Esta Semana Santa, no todas las procesiones han sido de imágenes y pasos religiosos. El Miércoles Santo, los tronos se cambiaron por tractores y la música de bandas por el ruido de silbatos y pitos en una manifestación que recorrió las calles de la localidad verata de Jaraíz. Más de doscientos cultivadores de pimiento para pimentón de las comarcas de La Vera, Campo Arañuelo y los Valles del Ambroz y del Alagón se manifestaron a pie o en tractor para reivindicar históricas y necesarias mejoras como la aplicación de precios justos, hoy inferiores a los de 1988, a pesar de la subida de gastos generales en la producción.

Muy poca gente sabe del trabajo necesario hasta que el oro rojo llega a las cocinas de cada hogar, tras el lento secado al humo de leña de encina o roble que le confiere ese peculiar y exclusivo sabor ahumado, procurado exclusivamente por el agricultor.

Afortunadamente, ya no es tan duro como antes, cuando el arranque selectivo de las pimenteras en el semillero y posterior plantación eran manuales, hundiendo cada planta con el dedo en la tierra, descalzos y con barro casi hasta las rodillas.

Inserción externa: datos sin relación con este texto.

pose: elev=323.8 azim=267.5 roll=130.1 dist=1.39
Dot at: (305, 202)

La vina, riego y recolección, también una a una; la subida de sacos llenos de pimientos al secadero por sinuosas escaleras; las noches de vigilancia del cultivador para atizar la lumbre y asegurar su correcto secado; el volteo de cada zarzo de forma artesana, que lo dejaba extenuado mientras respiraba el mismo humo que deshidrataba los frutos; el pisoteo y machacado, cubriéndose con pañuelos, a modo de bandoleros, que no evitaban que el fino polvillo penetrara en ojos, nariz y boca, provocando lagrimeo, moco y hasta el vómito cuando la variedad era picante; el encañado en enormes sacas para su traslado al molino y todo, por un reducido precio con el que cubrir gastos y asegurar la próxima cosecha. Y para colmo, la misma lucha con el fabricante cada año por firmar un contrato digno, que garantizara la recogida de la producción.

Aunque las condiciones han mejorado, el proceso de obtención del característico ahumado, que distingue su sabor de otros, sigue siendo artesanal, por lo que, si no empezamos a valorarlo como arte, tal vez estemos poniendo en peligro su existencia.

La última campaña, la superficie de cultivo se ha reducido a casi la mitad. ¿De verdad queremos arriesgar tanto?